*YOUR OBJECTIVE:* Only a number is required: the count of lines in the material below that contain "down".

*SUPPLIED MATERIAL:*
· · · · · · ·

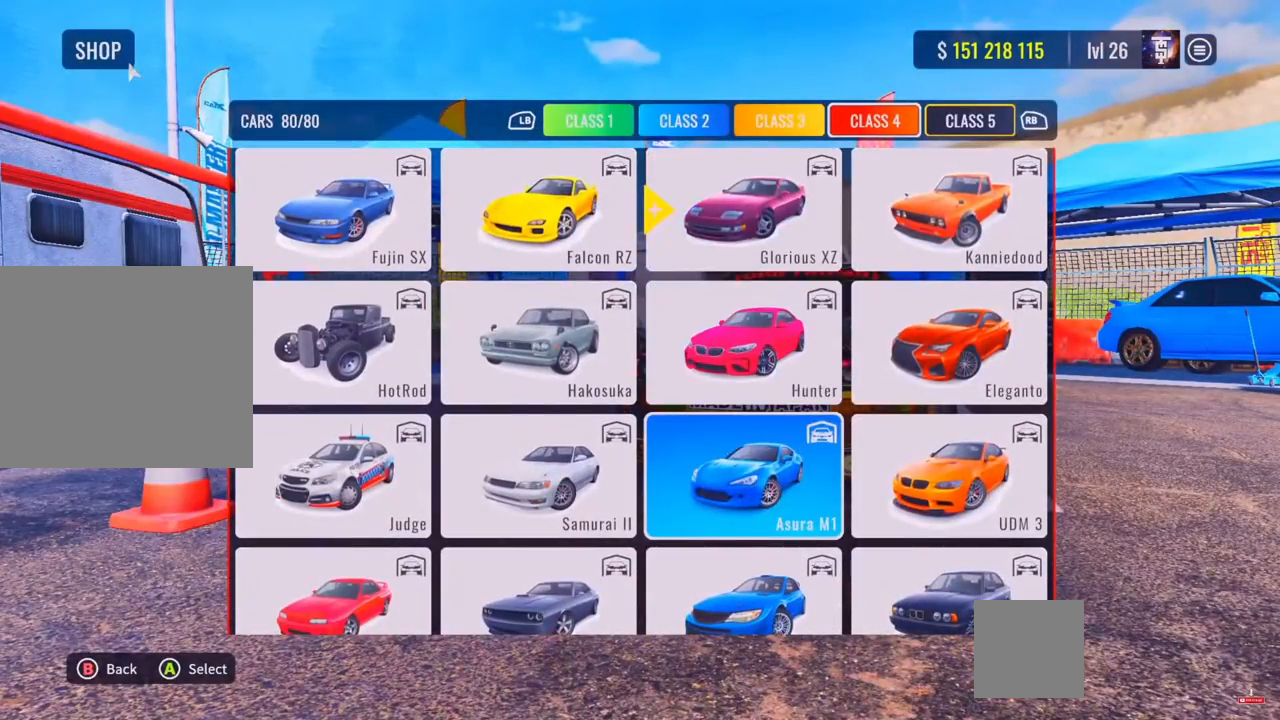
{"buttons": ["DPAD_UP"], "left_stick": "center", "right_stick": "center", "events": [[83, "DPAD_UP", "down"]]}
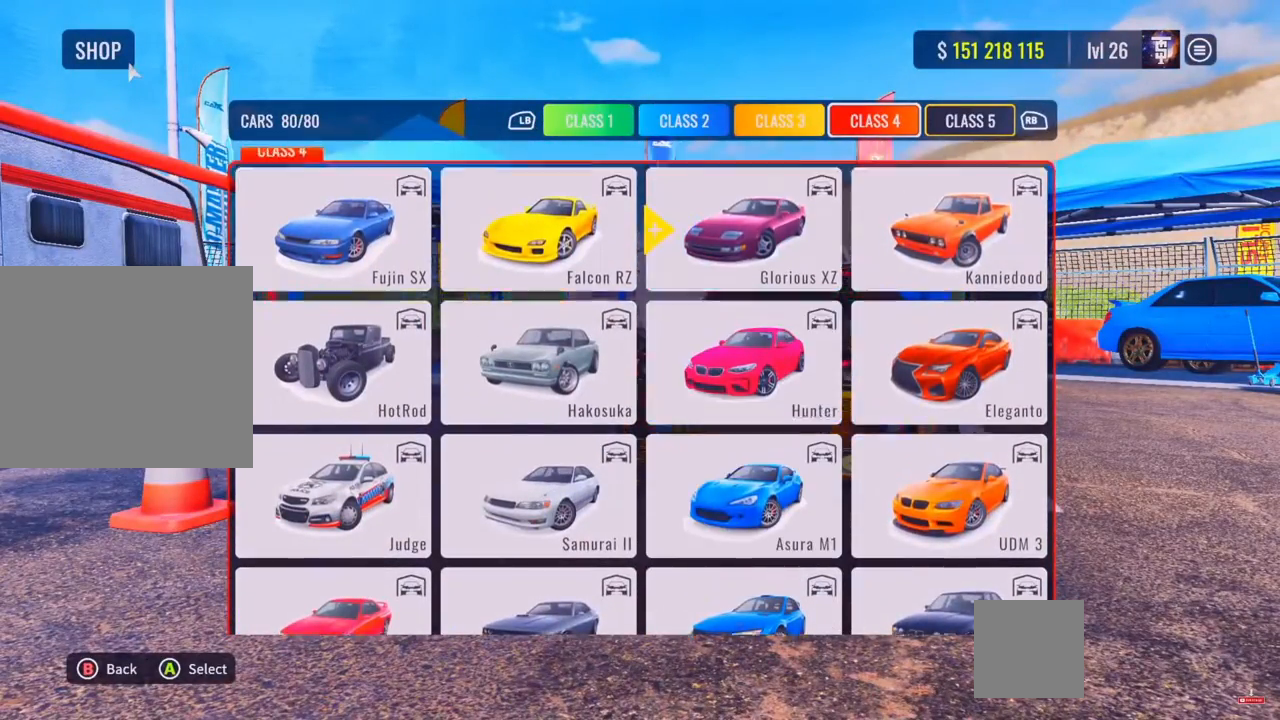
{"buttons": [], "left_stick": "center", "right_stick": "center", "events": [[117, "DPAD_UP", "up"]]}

· · · · · · ·

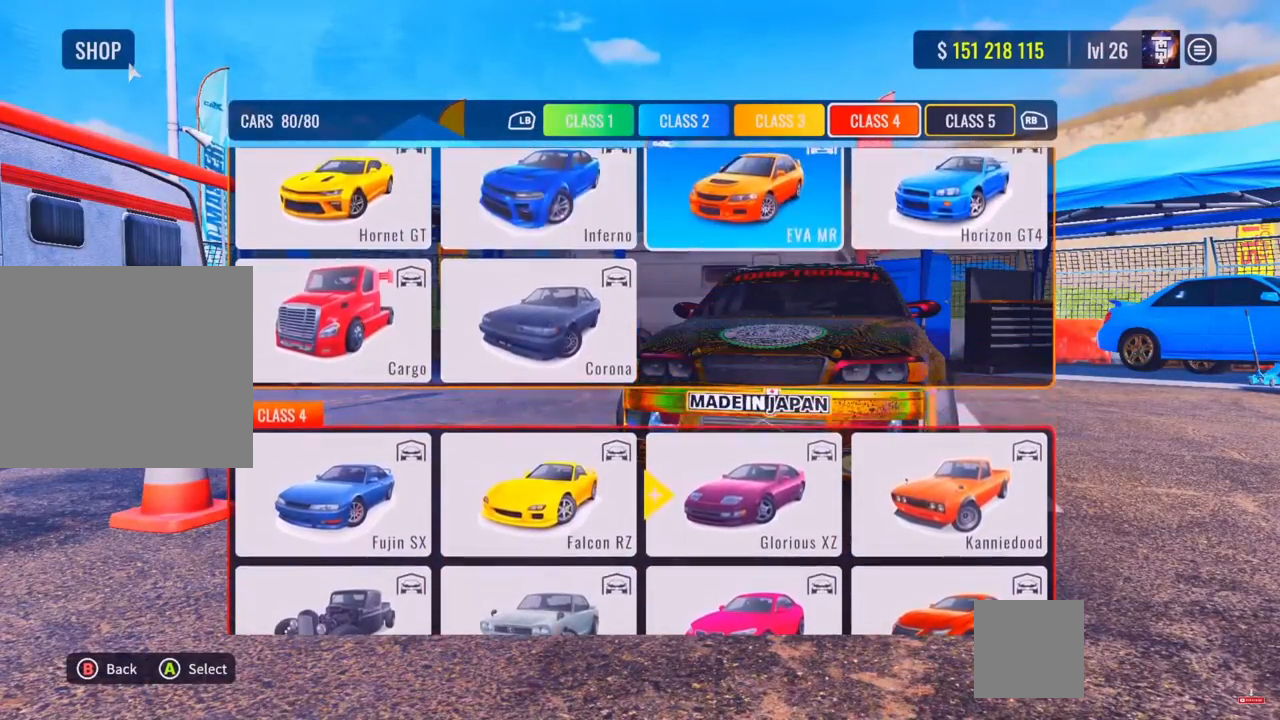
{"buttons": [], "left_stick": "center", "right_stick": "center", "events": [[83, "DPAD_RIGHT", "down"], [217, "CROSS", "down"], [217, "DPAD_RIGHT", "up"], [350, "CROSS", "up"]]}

· · · · · · ·

*TASK OUTPUT:* 2